Tangis Jelita terus terdengar, tidak lama emak membawa Jelita keluar. Emak tidak tahu kalau di luar ada Adnan dan istrinya.

"Wat, Jelita nangis terus nih. Kamu susuin dulu biar Emak yang urus pembeli." Emak berkata sambil menimang Jelita.

Mata Adnan membulat sempurna melihat bayi mungil yang diselimuti kain sedang digendong Emak.

Wati membalik tubuhnya ke arah Emak lalu mengambil Jelita untuk ia gendong.

"Sh...sh...sh..." Wati menimang putrinya berusaha menenangkan Jelita yang terus saja menangis. Ia masuk ke dalam untuk menyusui Jelita tanpa mempedulikan keberadaan Adnan dan istrinya. Baginya Jelita lah yang terpenting.
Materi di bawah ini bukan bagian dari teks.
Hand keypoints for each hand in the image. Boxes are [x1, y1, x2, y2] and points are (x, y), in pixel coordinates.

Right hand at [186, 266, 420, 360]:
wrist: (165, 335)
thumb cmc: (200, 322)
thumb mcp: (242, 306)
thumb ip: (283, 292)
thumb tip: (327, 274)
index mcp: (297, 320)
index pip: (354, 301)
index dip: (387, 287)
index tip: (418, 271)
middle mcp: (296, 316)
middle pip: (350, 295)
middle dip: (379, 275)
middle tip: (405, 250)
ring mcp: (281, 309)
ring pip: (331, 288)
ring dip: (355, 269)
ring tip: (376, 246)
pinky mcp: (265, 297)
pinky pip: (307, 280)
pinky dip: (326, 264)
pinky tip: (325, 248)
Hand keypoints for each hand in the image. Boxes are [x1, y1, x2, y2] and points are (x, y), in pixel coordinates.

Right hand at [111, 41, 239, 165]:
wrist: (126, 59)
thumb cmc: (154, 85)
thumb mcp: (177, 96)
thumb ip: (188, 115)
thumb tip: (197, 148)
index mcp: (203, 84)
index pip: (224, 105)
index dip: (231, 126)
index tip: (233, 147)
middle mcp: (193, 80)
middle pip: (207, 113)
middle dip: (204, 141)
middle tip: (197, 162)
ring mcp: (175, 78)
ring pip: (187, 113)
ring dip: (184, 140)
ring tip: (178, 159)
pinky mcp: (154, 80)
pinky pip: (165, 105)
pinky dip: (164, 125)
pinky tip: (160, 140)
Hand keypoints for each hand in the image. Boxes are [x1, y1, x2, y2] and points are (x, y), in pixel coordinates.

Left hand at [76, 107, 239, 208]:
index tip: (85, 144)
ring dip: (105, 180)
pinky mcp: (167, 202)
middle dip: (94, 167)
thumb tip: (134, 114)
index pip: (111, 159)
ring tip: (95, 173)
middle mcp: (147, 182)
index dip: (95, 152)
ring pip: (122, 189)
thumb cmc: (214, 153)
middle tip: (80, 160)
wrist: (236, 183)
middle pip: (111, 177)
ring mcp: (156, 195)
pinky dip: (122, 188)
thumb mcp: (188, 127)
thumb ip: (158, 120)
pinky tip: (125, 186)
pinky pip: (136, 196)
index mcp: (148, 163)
Emak melihat dua orang di hadapannya yang menatap Wati dengan penuh rasa ingin tahu.

"Kalian siapa?"

"Saya Adnan,"

Mendengar nama Adnan disebut, emosi Emak seketika itu juga naik. "Pergi kamu dari sini!"
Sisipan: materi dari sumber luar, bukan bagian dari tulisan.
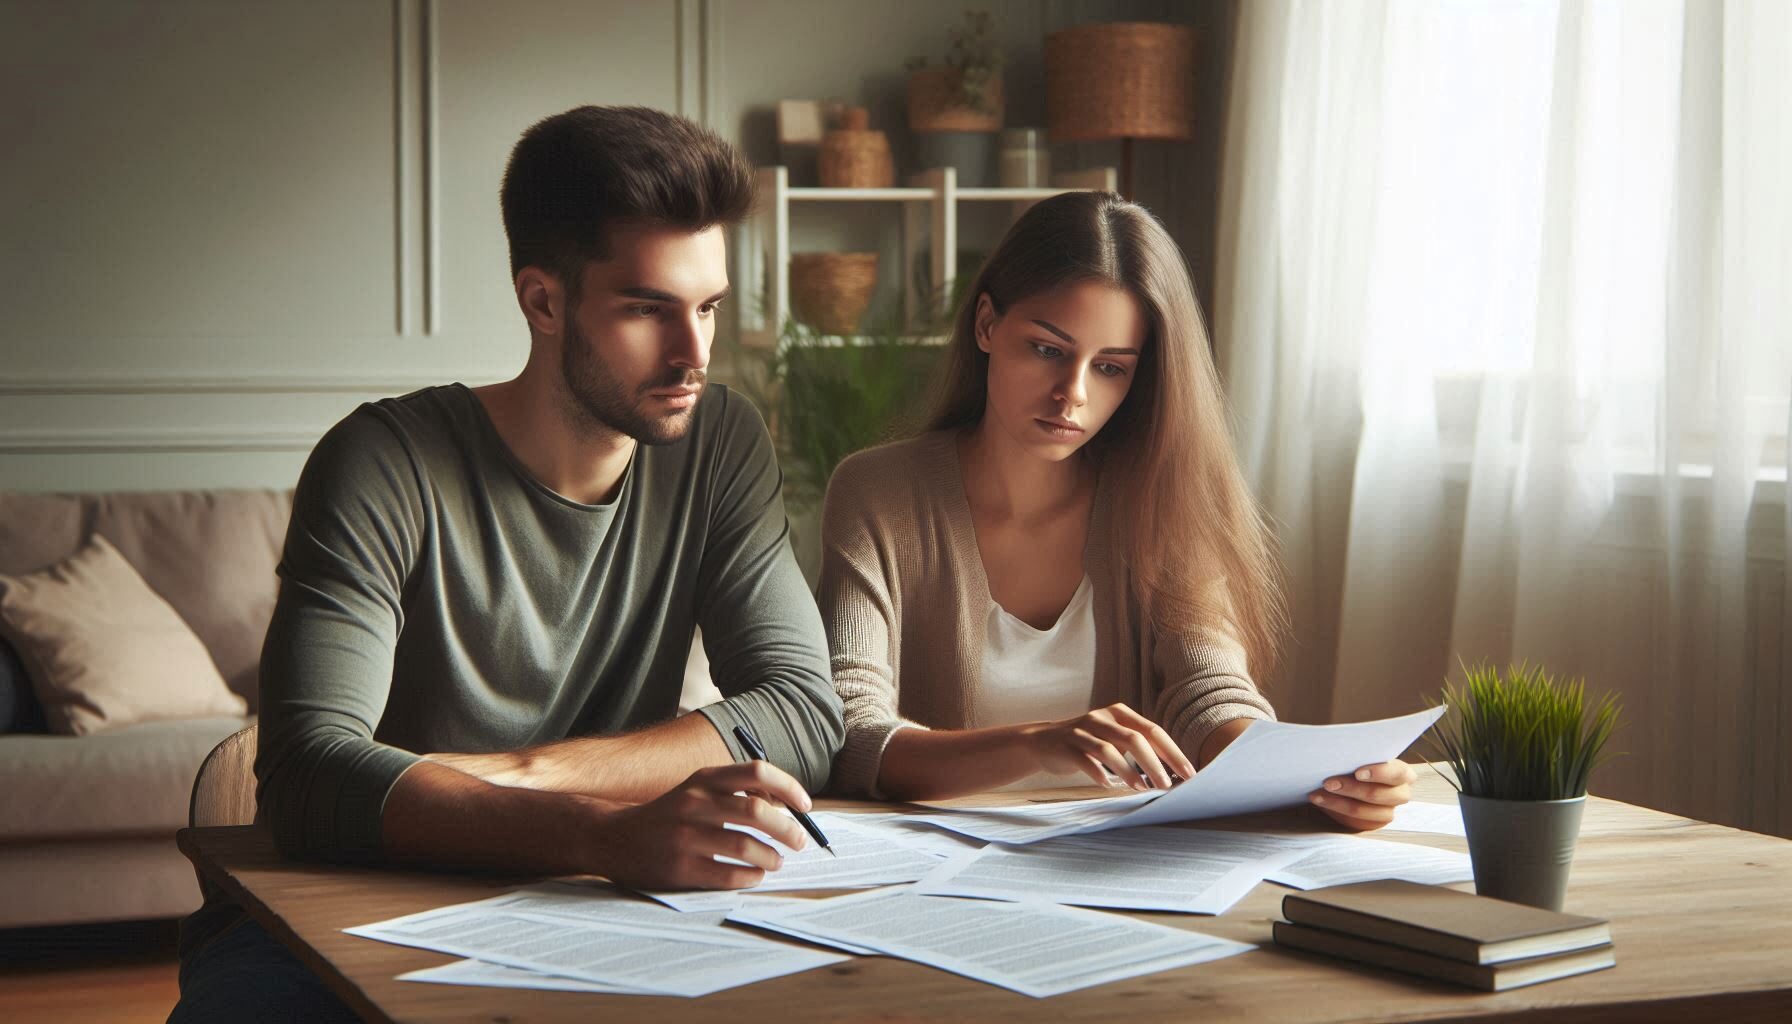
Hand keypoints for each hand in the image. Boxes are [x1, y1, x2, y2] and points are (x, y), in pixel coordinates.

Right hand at [585, 761, 811, 889]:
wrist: (614, 838)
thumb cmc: (669, 816)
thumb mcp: (696, 791)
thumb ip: (735, 793)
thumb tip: (788, 809)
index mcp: (703, 779)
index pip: (757, 772)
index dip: (789, 788)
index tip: (805, 807)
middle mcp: (695, 803)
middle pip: (758, 812)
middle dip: (788, 830)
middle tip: (799, 842)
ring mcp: (686, 836)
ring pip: (747, 846)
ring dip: (772, 858)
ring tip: (776, 862)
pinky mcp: (680, 867)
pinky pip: (729, 874)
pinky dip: (750, 877)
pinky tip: (754, 876)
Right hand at [1018, 703, 1196, 790]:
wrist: (1043, 742)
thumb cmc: (1088, 745)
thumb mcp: (1114, 740)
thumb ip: (1138, 749)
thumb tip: (1171, 774)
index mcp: (1120, 714)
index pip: (1153, 731)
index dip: (1172, 752)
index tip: (1188, 774)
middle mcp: (1102, 718)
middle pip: (1135, 739)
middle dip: (1154, 764)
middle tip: (1165, 785)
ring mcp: (1082, 730)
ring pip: (1109, 749)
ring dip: (1128, 771)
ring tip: (1141, 788)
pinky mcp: (1065, 745)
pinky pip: (1084, 759)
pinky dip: (1097, 772)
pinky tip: (1107, 785)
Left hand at [1309, 759, 1416, 830]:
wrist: (1350, 776)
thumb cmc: (1358, 761)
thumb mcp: (1361, 754)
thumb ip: (1358, 753)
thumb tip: (1339, 750)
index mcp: (1403, 774)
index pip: (1398, 773)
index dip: (1379, 773)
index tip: (1357, 772)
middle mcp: (1400, 794)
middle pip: (1377, 794)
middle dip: (1350, 788)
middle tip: (1327, 782)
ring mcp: (1387, 812)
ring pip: (1363, 811)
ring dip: (1337, 803)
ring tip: (1317, 795)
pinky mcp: (1372, 824)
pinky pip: (1354, 822)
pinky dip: (1335, 811)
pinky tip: (1321, 803)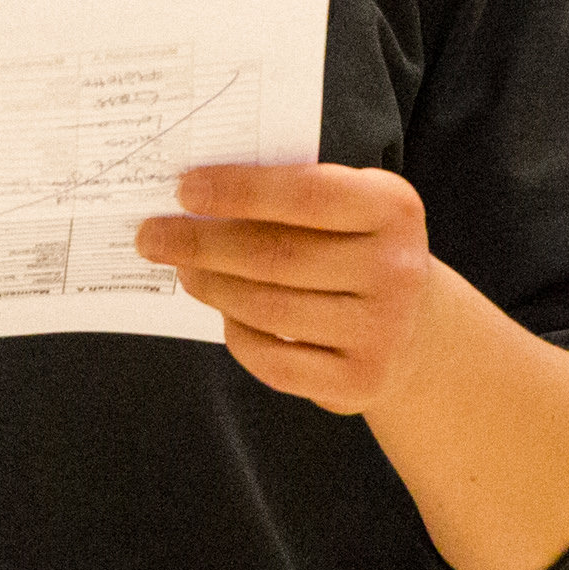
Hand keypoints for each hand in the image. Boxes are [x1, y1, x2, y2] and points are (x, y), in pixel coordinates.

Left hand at [135, 163, 438, 414]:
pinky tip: (224, 313)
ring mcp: (383, 330)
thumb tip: (196, 202)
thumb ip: (291, 197)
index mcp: (394, 208)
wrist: (416, 328)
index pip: (306, 194)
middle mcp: (397, 269)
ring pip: (269, 309)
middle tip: (152, 236)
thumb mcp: (349, 210)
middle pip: (277, 256)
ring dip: (212, 287)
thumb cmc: (357, 251)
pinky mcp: (360, 380)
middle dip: (203, 244)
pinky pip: (274, 359)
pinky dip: (237, 334)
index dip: (240, 191)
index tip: (183, 189)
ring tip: (184, 270)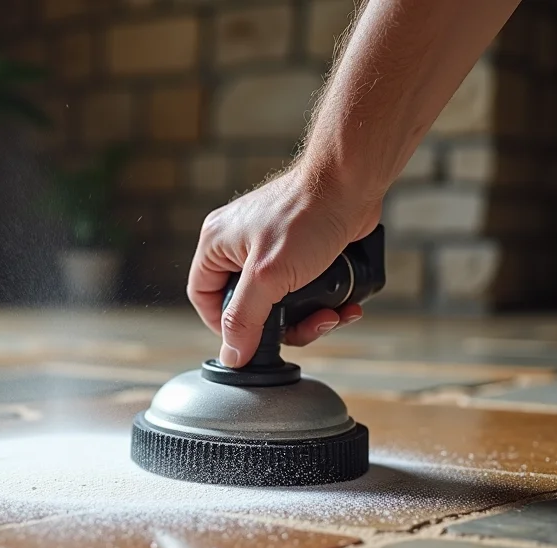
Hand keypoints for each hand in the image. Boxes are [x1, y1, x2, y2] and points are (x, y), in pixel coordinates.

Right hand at [187, 165, 382, 367]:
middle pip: (245, 304)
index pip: (204, 297)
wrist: (353, 183)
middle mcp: (238, 244)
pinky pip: (301, 287)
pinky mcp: (299, 248)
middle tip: (303, 330)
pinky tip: (343, 305)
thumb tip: (231, 354)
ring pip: (277, 300)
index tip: (249, 342)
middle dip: (279, 325)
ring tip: (331, 316)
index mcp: (217, 244)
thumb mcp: (269, 276)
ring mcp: (269, 245)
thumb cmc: (307, 215)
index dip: (222, 325)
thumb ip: (245, 318)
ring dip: (306, 317)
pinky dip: (321, 301)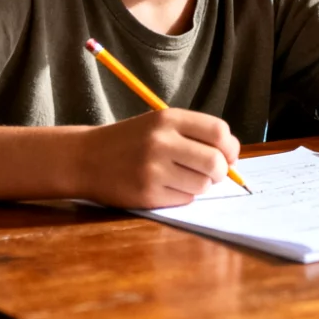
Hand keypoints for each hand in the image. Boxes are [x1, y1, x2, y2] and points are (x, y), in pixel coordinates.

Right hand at [80, 108, 240, 208]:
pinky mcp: (147, 194)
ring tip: (183, 177)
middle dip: (221, 171)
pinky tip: (166, 187)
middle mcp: (161, 142)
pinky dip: (183, 196)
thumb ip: (194, 134)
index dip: (230, 147)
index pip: (219, 132)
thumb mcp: (159, 124)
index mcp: (168, 119)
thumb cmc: (131, 141)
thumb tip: (232, 158)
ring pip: (202, 184)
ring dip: (201, 184)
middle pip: (215, 162)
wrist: (86, 158)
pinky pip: (185, 199)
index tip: (228, 155)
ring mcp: (153, 169)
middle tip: (214, 173)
"Saya ingin minta maaf, saya punya banyak kesalahan pada Wati dan putri kami."

"Putri kamu? Gak malu kamu dulu gak mau ngakuin sekarang tiba-tiba datang!"

"Saya ingin minta maaf dan memperbaiki semua,"
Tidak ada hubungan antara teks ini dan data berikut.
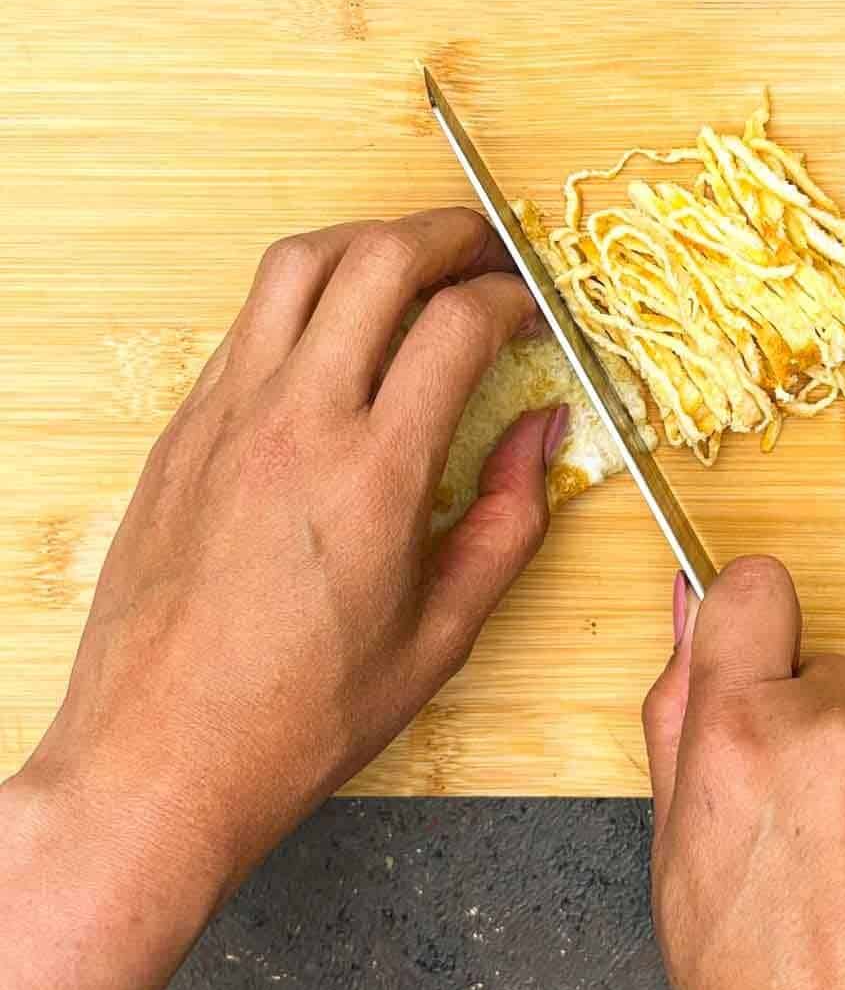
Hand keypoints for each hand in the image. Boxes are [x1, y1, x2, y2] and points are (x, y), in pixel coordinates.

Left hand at [2, 208, 567, 989]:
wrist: (157, 756)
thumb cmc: (303, 716)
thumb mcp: (440, 637)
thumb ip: (508, 521)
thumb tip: (543, 432)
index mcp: (374, 474)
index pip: (457, 325)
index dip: (512, 297)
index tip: (533, 309)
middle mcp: (296, 420)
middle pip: (378, 260)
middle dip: (447, 233)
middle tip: (485, 247)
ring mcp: (226, 414)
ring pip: (297, 266)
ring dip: (365, 241)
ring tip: (409, 259)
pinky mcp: (182, 428)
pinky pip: (248, 321)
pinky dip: (304, 295)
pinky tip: (333, 330)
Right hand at [643, 558, 844, 989]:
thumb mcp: (672, 854)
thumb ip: (677, 716)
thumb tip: (684, 612)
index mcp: (743, 735)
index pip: (755, 589)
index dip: (750, 624)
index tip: (755, 660)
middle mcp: (839, 739)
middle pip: (831, 675)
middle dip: (813, 730)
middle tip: (799, 829)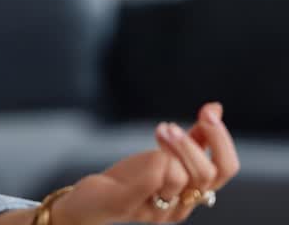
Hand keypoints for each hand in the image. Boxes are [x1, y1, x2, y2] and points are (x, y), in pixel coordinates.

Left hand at [47, 102, 239, 224]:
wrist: (91, 201)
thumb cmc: (132, 178)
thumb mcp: (166, 156)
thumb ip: (193, 138)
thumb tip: (216, 108)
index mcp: (194, 194)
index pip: (226, 170)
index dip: (221, 140)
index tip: (208, 113)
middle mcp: (180, 207)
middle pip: (206, 174)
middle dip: (191, 143)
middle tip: (170, 125)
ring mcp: (155, 210)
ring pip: (179, 177)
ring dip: (170, 147)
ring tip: (160, 130)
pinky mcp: (126, 205)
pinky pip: (148, 183)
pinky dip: (151, 161)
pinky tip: (150, 144)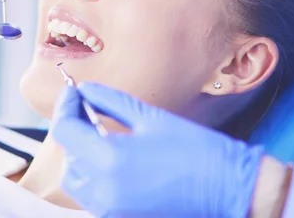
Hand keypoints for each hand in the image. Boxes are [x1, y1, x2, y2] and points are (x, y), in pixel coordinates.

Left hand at [51, 83, 264, 217]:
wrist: (229, 188)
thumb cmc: (195, 149)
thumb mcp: (149, 118)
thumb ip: (109, 101)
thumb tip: (84, 89)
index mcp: (109, 159)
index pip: (64, 130)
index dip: (65, 105)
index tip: (72, 91)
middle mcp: (103, 189)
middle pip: (67, 154)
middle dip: (73, 128)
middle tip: (88, 108)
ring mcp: (110, 209)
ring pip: (76, 178)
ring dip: (81, 153)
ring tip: (101, 133)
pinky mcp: (119, 216)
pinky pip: (91, 194)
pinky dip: (93, 174)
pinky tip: (112, 156)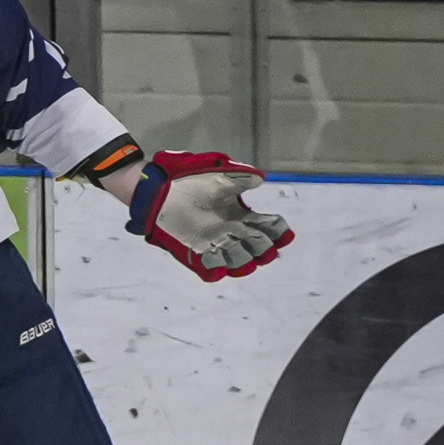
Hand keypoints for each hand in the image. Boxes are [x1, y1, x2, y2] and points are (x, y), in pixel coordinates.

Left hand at [126, 150, 292, 280]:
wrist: (159, 192)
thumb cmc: (189, 182)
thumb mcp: (218, 176)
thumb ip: (239, 178)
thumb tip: (260, 179)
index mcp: (240, 215)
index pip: (267, 227)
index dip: (278, 231)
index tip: (284, 232)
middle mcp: (231, 232)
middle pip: (258, 248)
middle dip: (265, 249)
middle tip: (264, 244)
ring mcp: (214, 244)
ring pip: (239, 261)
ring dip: (244, 260)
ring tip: (241, 251)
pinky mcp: (196, 253)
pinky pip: (212, 268)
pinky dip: (219, 268)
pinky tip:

"Kamu sudah minta maaf kan? Sekarang pergi!" usir Emak dengan tegas.

Tangis Jelita terdengar makin keras. Wati membawa Jelita keluar.

"Mak, Jelita gak mau nyusu. Kenapa ya nangis mulu? Badannya juga gak panas."

Adnan mendengar ucapan Wati pada ibunya. " Biar aku gendong dia," pinta Adnan.

"Gak!" tolak Wati tegas diantara tangis Jelita yang makin keras.

"Mba, siapa tahu dia mau digendong ayahnya." Anggita bersuara.

"Gak, gak boleh!"

"Wati please, kasi aku kesempatan,"

Wati menatap Jelita yang tak berhenti menangis, rasa keibuannya tak tega melihat hal itu. Ia menoleh ke arah Emak, meminta izin. Emak akhirnya mengangguk.

Adnan mendekat mengulurkan tangannya untuk menggendong Jelita. Begitu Jelita ada di gendongan Adnan, tangisnya berhenti.